Konvensi Minamata dan Penghapusan Tambalan Gigi yang Mengandung Merkuri

Klikhijau.com - Sebagai bagian pertama dari Konferensi keempat Para Pihak pada Konvensi Minamata tentang Merkuri (COP4) yang diadakan secara virtual pada 1-5 November, Aliansi Dunia untuk Kedokteran G...

Konvensi Minamata dan Penghapusan Tambalan Gigi yang Mengandung Merkuri
Bacakan Artikel

Klikhijau.com - Sebagai bagian pertama dari Konferensi keempat Para Pihak pada Konvensi Minamata tentang Merkuri (COP4) yang diadakan secara virtual pada 1-5 November, Aliansi Dunia untuk Kedokteran Gigi Bebas Merkuri menyambut baik momentum yang berkembang ke fase menghindari penggunaan amalgam gigi.

Konvensi Minamata mewajibkan Para Pihak untuk secara bertahap mengurangi penggunaan amalgam gigi, bahan pengisi yang mengandung 50% merkuri.
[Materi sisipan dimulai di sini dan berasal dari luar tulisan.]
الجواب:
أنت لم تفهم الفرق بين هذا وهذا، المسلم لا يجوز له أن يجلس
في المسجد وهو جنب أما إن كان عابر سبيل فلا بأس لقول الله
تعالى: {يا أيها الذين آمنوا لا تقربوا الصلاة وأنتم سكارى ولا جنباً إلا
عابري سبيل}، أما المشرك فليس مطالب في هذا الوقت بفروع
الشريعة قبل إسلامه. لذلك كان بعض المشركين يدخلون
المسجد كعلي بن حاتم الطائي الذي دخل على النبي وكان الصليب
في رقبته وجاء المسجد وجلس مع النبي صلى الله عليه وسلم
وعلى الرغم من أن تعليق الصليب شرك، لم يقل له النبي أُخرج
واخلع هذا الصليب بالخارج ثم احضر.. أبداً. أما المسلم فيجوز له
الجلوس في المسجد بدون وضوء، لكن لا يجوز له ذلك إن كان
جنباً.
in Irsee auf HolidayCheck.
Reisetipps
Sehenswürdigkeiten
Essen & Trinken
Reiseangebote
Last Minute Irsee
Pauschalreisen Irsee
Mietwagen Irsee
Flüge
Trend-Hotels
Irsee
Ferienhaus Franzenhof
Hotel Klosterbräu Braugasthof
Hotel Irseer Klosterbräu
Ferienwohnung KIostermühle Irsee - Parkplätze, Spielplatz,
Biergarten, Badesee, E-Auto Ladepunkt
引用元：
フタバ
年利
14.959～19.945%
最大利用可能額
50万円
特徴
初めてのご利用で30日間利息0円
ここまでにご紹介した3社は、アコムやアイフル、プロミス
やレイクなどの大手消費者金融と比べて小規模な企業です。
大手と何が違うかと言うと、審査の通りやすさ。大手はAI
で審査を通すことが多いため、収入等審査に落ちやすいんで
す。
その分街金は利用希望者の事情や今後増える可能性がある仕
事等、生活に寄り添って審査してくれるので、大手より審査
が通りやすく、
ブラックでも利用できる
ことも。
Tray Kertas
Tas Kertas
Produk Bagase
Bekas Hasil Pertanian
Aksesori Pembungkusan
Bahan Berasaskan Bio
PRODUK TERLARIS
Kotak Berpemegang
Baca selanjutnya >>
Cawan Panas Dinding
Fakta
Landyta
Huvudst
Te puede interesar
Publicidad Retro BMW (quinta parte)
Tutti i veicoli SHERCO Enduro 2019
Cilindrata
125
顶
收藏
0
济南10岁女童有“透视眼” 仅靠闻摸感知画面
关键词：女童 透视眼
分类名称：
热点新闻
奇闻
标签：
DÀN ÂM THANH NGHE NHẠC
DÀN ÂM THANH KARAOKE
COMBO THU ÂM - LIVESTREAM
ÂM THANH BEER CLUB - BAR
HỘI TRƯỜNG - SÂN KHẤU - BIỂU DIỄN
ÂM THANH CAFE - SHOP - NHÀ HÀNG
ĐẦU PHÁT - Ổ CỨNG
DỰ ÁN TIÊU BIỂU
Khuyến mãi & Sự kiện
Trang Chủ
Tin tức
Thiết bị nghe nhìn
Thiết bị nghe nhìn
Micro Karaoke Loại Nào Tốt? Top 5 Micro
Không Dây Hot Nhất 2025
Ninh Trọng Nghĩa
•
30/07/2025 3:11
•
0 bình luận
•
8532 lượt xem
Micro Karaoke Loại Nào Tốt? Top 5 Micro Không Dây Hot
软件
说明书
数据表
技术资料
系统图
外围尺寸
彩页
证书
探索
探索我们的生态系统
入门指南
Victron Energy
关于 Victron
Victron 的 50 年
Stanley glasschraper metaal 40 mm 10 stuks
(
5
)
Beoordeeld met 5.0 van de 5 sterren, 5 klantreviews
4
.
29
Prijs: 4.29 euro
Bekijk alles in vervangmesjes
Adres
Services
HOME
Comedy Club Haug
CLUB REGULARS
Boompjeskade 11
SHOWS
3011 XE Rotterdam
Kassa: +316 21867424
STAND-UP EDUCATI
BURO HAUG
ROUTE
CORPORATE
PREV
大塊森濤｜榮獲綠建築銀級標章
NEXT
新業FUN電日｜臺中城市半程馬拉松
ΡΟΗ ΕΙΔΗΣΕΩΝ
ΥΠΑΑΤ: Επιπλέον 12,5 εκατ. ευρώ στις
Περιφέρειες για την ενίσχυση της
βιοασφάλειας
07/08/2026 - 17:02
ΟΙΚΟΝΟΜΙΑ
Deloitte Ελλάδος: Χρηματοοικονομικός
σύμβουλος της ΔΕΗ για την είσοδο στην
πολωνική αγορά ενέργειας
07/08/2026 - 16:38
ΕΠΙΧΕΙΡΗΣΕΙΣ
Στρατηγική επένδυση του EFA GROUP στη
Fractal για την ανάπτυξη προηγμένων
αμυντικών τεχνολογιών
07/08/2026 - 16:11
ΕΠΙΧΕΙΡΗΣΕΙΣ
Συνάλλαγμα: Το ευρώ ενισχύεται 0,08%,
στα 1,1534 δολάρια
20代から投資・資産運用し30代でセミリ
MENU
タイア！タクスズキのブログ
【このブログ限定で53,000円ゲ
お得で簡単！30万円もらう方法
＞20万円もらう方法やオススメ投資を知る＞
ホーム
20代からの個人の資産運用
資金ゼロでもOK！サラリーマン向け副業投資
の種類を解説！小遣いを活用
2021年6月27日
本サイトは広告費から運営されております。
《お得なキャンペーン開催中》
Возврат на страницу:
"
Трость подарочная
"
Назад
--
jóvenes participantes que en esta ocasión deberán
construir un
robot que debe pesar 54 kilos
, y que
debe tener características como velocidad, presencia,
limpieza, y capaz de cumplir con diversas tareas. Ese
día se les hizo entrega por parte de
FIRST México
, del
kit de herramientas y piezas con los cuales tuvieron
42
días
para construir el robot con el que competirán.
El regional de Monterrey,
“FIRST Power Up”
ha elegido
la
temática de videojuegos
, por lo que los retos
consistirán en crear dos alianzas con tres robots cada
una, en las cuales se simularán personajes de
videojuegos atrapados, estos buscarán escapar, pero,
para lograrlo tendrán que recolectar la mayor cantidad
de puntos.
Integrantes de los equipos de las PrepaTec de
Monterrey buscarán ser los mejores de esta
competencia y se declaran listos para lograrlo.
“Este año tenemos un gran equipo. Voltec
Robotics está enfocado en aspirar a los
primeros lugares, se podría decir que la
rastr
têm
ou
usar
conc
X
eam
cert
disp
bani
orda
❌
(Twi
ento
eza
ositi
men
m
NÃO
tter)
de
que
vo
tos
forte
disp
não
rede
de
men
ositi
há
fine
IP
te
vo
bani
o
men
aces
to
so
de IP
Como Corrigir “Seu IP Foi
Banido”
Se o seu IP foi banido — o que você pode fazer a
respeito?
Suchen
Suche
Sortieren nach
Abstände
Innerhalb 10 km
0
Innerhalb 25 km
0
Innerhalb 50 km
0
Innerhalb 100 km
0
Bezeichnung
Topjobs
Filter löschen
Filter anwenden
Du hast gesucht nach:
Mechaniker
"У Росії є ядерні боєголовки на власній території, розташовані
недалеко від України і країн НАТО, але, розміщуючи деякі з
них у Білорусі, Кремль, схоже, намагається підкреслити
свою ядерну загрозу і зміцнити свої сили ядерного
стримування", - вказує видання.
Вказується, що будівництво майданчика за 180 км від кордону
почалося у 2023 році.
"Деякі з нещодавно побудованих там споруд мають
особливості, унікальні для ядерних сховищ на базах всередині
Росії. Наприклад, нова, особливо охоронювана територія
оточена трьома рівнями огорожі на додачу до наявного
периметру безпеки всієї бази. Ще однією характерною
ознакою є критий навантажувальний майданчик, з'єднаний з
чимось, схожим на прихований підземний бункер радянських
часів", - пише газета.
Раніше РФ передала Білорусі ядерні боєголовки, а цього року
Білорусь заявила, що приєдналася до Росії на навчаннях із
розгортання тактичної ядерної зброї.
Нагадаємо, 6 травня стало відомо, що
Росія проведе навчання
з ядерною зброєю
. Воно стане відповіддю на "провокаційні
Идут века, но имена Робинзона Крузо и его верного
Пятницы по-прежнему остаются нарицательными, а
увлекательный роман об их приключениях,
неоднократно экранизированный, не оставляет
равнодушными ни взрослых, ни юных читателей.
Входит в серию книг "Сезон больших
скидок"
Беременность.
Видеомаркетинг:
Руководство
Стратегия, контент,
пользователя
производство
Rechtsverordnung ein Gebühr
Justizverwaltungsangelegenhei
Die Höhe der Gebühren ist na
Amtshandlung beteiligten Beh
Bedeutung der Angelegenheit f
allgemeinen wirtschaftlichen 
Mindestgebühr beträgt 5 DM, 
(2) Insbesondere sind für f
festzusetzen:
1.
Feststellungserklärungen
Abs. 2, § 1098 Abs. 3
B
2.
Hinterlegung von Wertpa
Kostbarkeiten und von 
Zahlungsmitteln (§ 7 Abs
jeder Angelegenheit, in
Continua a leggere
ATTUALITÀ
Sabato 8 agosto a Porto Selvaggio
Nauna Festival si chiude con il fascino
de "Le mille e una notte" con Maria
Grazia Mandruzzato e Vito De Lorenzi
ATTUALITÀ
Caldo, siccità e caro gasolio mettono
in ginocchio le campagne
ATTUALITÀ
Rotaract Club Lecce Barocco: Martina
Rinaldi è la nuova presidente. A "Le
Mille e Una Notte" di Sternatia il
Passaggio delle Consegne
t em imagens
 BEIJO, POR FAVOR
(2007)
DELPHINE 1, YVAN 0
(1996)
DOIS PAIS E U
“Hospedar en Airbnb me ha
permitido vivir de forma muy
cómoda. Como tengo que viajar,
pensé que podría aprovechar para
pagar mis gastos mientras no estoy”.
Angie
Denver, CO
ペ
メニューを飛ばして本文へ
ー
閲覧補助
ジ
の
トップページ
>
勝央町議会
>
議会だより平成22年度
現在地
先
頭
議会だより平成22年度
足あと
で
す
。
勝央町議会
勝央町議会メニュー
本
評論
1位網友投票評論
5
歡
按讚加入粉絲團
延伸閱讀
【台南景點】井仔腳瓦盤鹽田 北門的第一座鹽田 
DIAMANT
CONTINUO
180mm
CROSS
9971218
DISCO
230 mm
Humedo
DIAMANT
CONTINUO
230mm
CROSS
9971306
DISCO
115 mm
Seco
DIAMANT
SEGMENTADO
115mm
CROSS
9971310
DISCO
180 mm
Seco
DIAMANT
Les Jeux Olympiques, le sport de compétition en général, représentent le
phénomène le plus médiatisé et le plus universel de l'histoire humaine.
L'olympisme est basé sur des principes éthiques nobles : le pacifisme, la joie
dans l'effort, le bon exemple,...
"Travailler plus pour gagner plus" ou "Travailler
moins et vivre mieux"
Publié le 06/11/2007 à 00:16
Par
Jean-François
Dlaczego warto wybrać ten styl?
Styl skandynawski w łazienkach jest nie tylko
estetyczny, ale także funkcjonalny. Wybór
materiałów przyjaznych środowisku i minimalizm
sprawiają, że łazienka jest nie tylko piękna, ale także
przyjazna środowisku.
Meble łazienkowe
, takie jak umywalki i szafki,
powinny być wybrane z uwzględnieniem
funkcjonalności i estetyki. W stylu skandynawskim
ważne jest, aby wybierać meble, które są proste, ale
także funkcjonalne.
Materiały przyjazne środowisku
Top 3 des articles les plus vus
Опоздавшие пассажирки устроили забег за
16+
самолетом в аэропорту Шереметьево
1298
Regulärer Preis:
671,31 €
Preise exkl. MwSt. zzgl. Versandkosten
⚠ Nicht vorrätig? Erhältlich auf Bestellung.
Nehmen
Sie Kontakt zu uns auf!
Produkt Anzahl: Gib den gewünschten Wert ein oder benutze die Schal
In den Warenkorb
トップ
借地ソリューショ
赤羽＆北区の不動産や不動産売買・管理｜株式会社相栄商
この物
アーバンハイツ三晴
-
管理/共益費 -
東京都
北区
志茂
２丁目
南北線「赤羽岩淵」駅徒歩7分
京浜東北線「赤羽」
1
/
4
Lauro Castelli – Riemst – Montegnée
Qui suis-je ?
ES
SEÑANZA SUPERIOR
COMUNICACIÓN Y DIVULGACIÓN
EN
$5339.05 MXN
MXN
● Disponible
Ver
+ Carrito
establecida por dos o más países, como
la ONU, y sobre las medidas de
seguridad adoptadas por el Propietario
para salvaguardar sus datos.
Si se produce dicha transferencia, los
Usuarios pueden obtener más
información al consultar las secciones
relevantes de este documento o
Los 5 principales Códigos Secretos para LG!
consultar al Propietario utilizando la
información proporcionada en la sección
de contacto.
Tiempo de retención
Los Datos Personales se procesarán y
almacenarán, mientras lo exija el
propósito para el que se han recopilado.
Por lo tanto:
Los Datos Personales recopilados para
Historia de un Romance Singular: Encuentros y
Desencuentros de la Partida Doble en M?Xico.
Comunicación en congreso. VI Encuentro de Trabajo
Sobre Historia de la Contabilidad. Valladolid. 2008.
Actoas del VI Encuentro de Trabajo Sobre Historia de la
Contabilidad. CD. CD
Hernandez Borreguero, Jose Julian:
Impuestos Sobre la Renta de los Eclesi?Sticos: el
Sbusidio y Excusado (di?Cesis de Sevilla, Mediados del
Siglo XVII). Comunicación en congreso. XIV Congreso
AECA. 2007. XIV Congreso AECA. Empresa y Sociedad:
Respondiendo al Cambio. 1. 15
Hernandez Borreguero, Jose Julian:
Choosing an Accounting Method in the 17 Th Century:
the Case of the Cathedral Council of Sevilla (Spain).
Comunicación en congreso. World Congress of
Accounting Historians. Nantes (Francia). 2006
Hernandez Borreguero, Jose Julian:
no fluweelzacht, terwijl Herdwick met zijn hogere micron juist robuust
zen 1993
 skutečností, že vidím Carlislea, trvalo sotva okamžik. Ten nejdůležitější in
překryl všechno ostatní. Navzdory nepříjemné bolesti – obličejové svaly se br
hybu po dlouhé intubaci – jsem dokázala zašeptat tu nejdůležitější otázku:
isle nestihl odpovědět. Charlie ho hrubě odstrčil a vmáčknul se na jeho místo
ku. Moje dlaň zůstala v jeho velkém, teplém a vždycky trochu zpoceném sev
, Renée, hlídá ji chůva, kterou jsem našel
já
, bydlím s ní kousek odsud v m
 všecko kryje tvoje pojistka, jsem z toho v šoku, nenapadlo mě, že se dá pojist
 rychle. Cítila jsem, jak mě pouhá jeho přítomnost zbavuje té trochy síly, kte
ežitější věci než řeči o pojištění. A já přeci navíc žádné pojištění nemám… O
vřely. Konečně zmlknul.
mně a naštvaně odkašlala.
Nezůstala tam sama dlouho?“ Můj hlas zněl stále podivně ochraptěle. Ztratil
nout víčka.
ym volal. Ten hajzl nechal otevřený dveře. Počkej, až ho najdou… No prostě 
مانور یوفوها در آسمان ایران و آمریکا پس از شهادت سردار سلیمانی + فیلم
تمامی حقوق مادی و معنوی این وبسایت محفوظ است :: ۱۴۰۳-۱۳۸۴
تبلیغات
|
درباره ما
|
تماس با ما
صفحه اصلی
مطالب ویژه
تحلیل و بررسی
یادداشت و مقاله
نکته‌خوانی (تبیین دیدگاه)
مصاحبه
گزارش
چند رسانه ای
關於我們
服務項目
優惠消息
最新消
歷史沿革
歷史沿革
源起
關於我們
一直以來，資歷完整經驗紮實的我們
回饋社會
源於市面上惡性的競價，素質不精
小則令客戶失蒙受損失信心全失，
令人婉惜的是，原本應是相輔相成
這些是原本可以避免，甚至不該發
Langkah selanjutnya adalah mempersiapkan penghapusan global, dan ada gerakan untuk menghapus produk beracun dan polusi ini secara bertahap pada sesi tatap muka kedua COP4 di Bali pada 21-25 Maret 2022.

Banyak negara telah menghapus penggunaan amalgam, setidaknya untuk anak-anak dan populasi rentan lainnya.

Sekarang di COP4, wilayah Afrika mengusulkan amandemen Konvensi Minamata yang secara umum akan menghapus penggunaan amalgam dalam empat langkah, sementara Uni Eropa mengusulkan amandemen untuk mengakhiri penggunaan amalgam pada anak-anak, wanita hamil dan ibu menyusui (menyelaraskan dengan peraturan UE saat ini).

Dalam persiapan pembahasan amalgam gigi pada bagian kedua COP4, baik Sekretariat Konvensi Minamata maupun WHO telah menerbitkan dokumen tentang masalah tersebut.